Indian released the Indian Chief in 1922, about twenty years after they began manufacturing. Like the Power Plus, at 61 cubic inches, it became their new Standard. The Chief from 1940 on is probably Indian’s most widely known design, famous for the streamlined skirted fenders and fuel and oil tanks. This 1940 on styling has become a very lasting design that has always epitomized the Indian brand. It’s a true American classic.

Famed Indian design engineer Charles Franklin penned the Chief as a larger version of the very successful Scout. It became Indian’s biggest seller. Like the Scout it incorporated a forward thinking gear primary which minimized maintenance. Chiefs originally displaced 61 cubic inches, were enlarged to 74 cubic inches in 1923, then to 80 cubic inches in 1950 near the end of production which was in 1953.

After offering a “spring frame” for only a few years in the ‘teens, rear suspension came back in 1940, Harley’s rear suspension hit in 1958. Telescopic hydraulic forks were added to the Chief in 1950, a year after they showed up on Harley’s big EL’s and FL’s. While Harley-Davidson developed their overhead valve twin for the 1936 model year, Indian seemed to focus on styling and got a little behind in engine design, sticking with the flathead twin until the end.

For about 15 years up until 1940, E. Paul DuPont owned Indian, and paint colors offered reflect the DuPont paint company’s wide array of offerings. Dubbed “The Heavy Duty Plugger” in some literature of the time, the Chief was ideal for sidecar use. Indian offered a very stylish sidecar, color matched.

This fine Indian Chief is graciously on loan form Ben Farrar of Rock Island, Illinois. It’s one of about 25 Indians from very early in production up through the times when the marque was bought by a succession of entities wishing to revive the brand.

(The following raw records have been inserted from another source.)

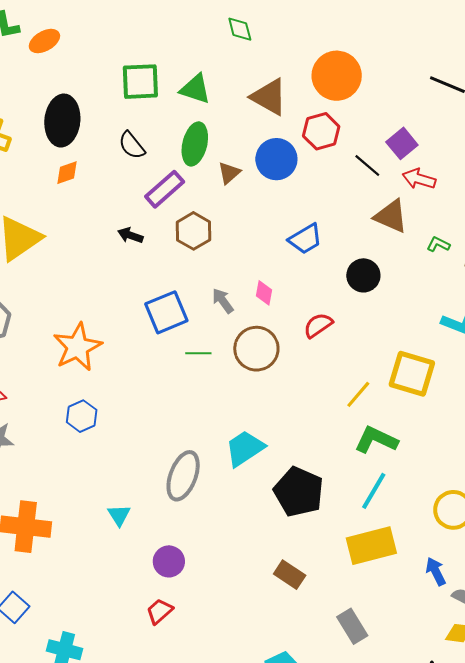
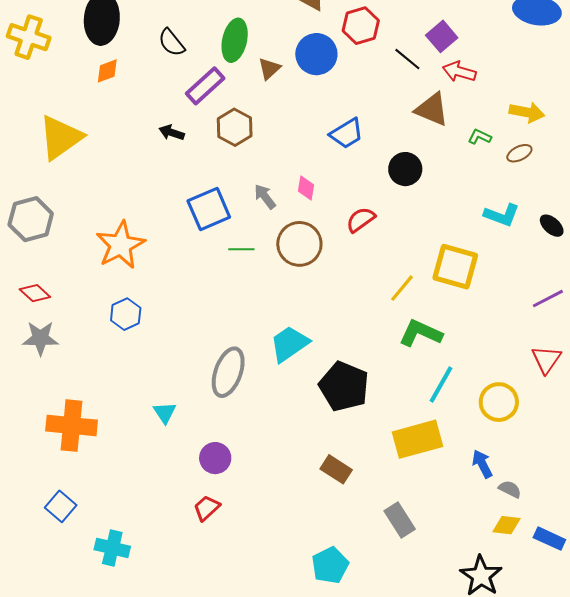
cyan line: (374, 491) -> (441, 384), moved

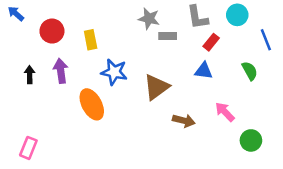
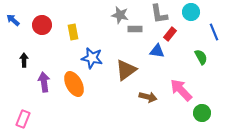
blue arrow: (16, 14) -> (13, 20), moved
purple arrow: (61, 71) -> (44, 82), moved
blue triangle: (204, 71) -> (157, 51), moved
pink arrow: (225, 112) -> (181, 90), size x1.4

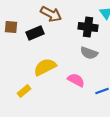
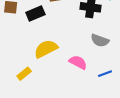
gray semicircle: (89, 53) -> (100, 40), moved

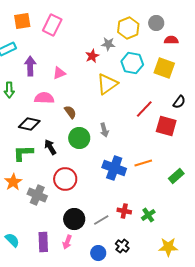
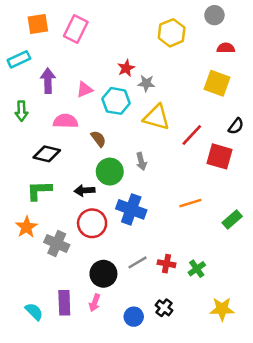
gray circle: (156, 23) -> (214, 15), moved
gray star: (108, 44) -> (146, 83), moved
cyan hexagon: (132, 63) -> (116, 101), moved
yellow triangle: (107, 84) -> (156, 117), moved, turned 50
black arrow: (50, 147) -> (85, 190), moved, turned -63
blue cross: (114, 168) -> (131, 209), moved
gray line: (101, 220) -> (138, 262), moved
cyan semicircle: (12, 240) -> (34, 312), moved

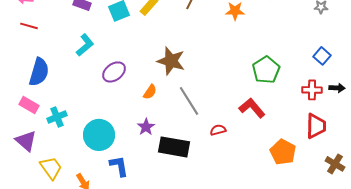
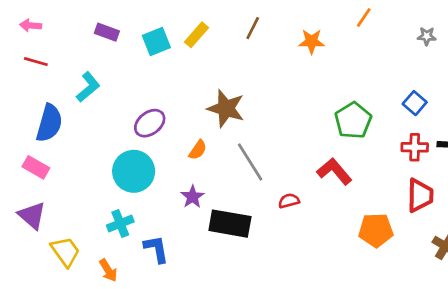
cyan L-shape: (85, 45) -> (88, 87), moved
blue square: (322, 56) -> (415, 103), moved
cyan cross: (57, 117) -> (120, 224), moved
cyan circle: (99, 135) -> (134, 171), moved
orange pentagon: (283, 152) -> (376, 230), turned -30

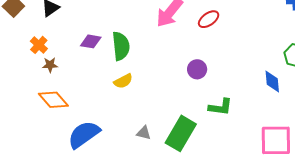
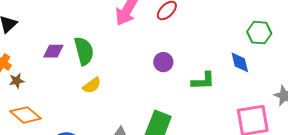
green L-shape: (220, 107) -> (203, 81), moved

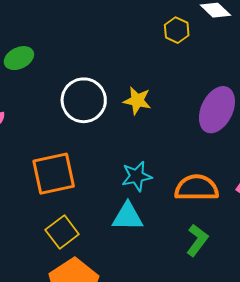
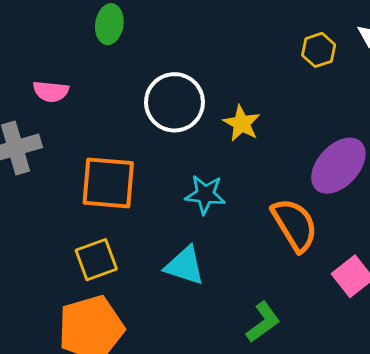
green ellipse: (19, 58) -> (109, 24), turned -72
cyan star: (137, 176) -> (205, 194), moved
orange semicircle: (197, 188) -> (295, 225), moved, turned 42

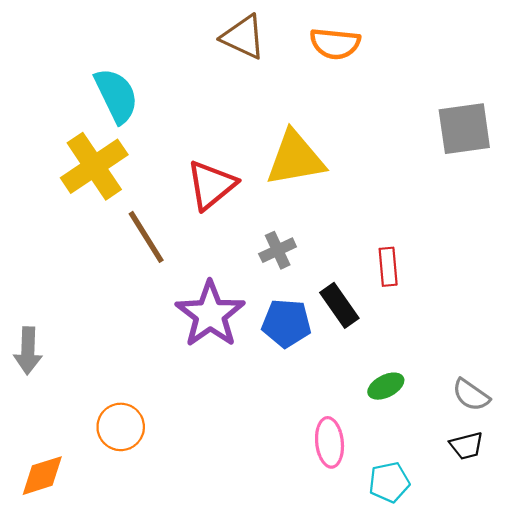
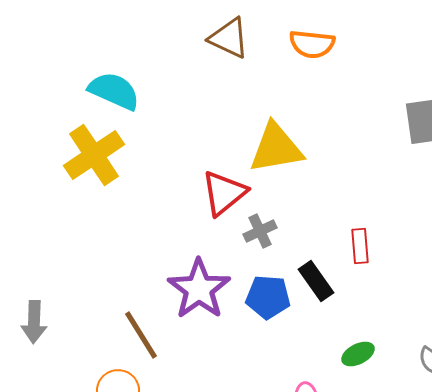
cyan semicircle: (116, 96) -> (114, 91), turned -40
red triangle: (211, 185) -> (224, 193), moved
brown line: (146, 237) -> (141, 335), moved

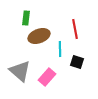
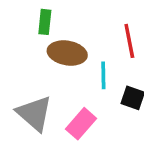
brown ellipse: (39, 36) -> (67, 53), turned 30

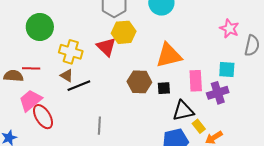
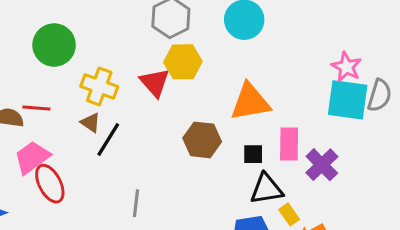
cyan square: (227, 69) -> (348, 100), moved, size x1.6
black line: (79, 86) -> (108, 139), turned -40
black square: (164, 88) -> (253, 154), moved
purple cross: (218, 93) -> (322, 165), turned -30

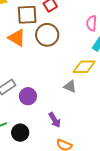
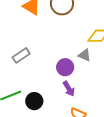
purple circle: (28, 96) -> (65, 67), moved

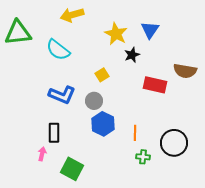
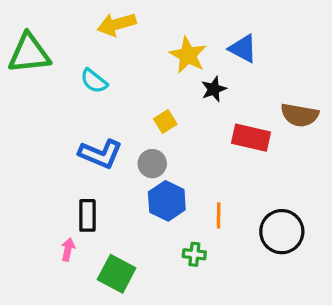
blue triangle: (150, 30) -> (243, 49), turned -36
cyan semicircle: (58, 50) -> (94, 81), size x0.7
green cross: (143, 157) -> (194, 254), moved

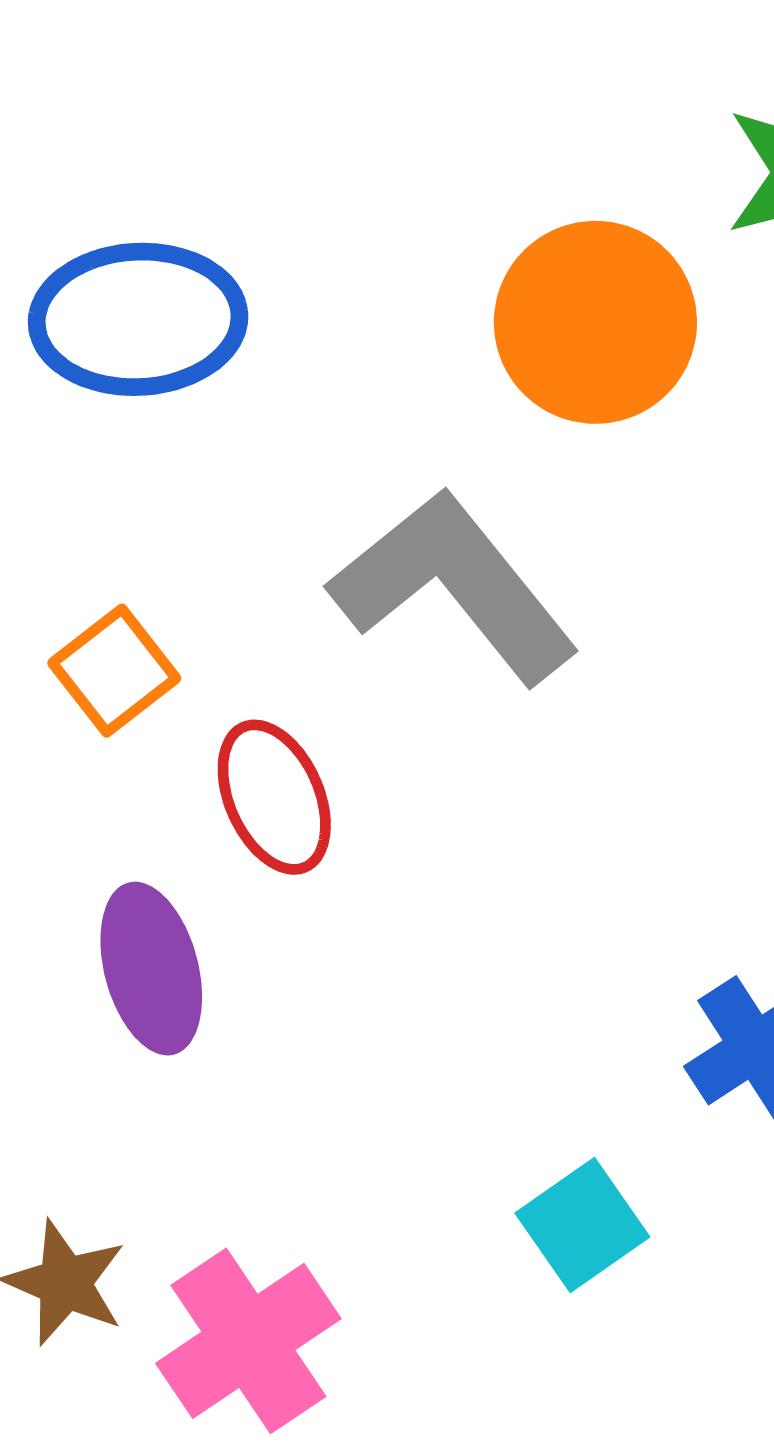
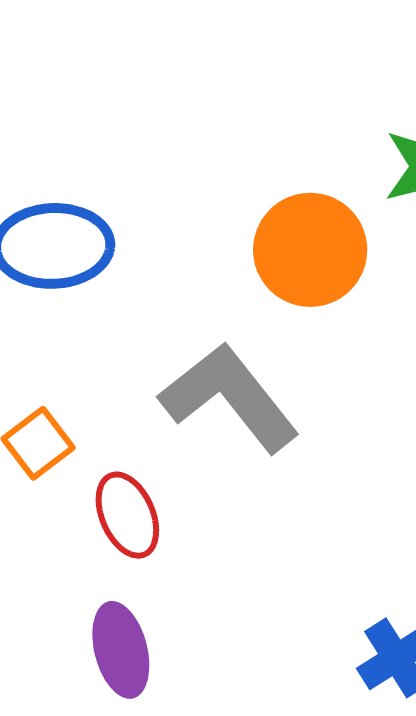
purple ellipse: (151, 969) -> (121, 650), moved

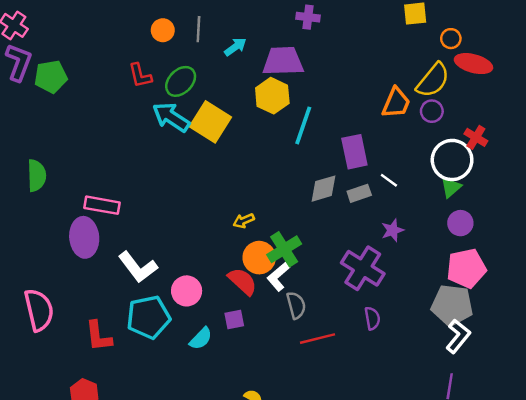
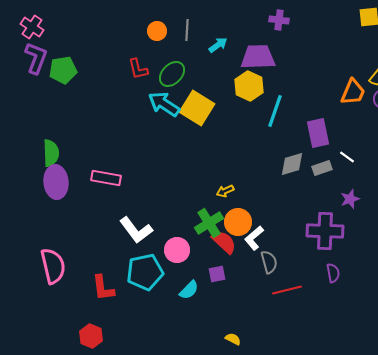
purple ellipse: (84, 237) -> (56, 182), moved
green cross: (284, 249) -> (209, 223), moved
purple cross: (363, 268) -> (325, 231), turned -30

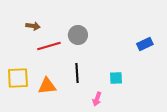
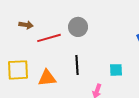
brown arrow: (33, 26) -> (26, 25), moved

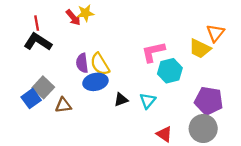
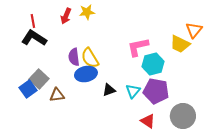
yellow star: (85, 13) -> (87, 12), moved
red arrow: (73, 17) -> (66, 16), turned 63
purple pentagon: (209, 101) -> (156, 91), moved

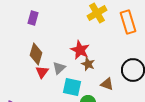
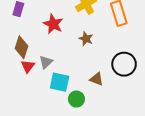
red star: (80, 50) -> (53, 24), moved
brown star: (88, 64) -> (86, 39), moved

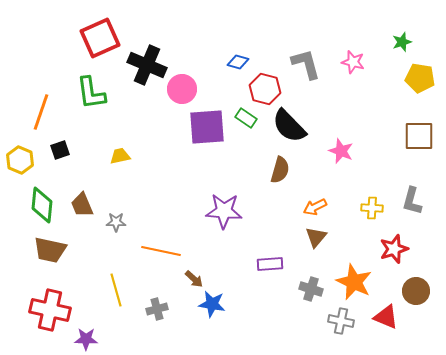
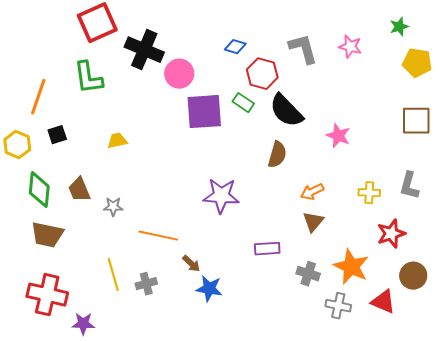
gray cross: (157, 309) -> (146, 284), moved

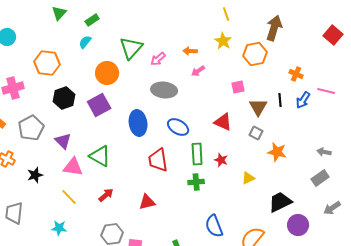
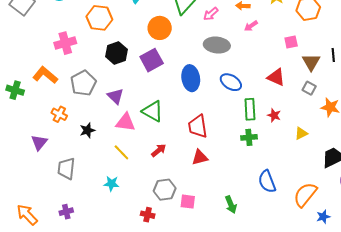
red trapezoid: (158, 160) -> (198, 126), moved

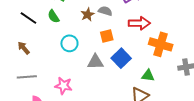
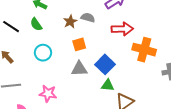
orange square: (107, 36) -> (79, 44), moved
cyan circle: (69, 43) -> (43, 53), moved
green triangle: (148, 76) -> (108, 85), moved

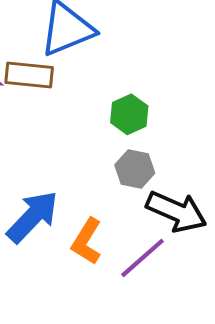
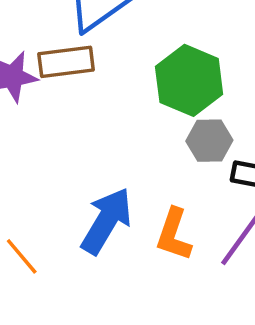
green hexagon: (129, 114) -> (189, 80), size x1.5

    • Engine: 74 Cubic Inch, 42 Degree V-Twin
    • Type: Air-Cooled, Side-valve
    • Transmission: 3-Speed, Tank Shift
    • Clutch: Foot Operated
    • Horsepower: 38HP
    • Primary: Chain Driven
    • Frame: Lugged, Tubular Steel
    • Suspension: Girder Fork/Plunger Rear
    • Electrics: 6 Volt Battery/Coil
    • Wheels/Tires: 5.00 x 16 / 5.00 x 16
    • Brakes: Drum, Front and Rear
    • Wheelbase: 62 Inches
    • Weight: 575 Pounds
    • Top Speed: 85 MPH
2 replies
  1. Raymond McGinley
    Raymond McGinley says:

    My dad bought a new 1948 Indian Bonneville Chief. I’m looking for engine specs and performance comparisons to the standard Chief. Any info would be appreciated by this AMCA member. Thanks in advance for any help.

  2. Ashton Phillips
    Ashton Phillips says:

    A long time ago my grandpa sold his old yellow Indian chief motorcycle to a motorcycle museum in Iowa. I think this may be it? Do you know any information about where it was purchased or came from!? Anyway to talk to the owners on this?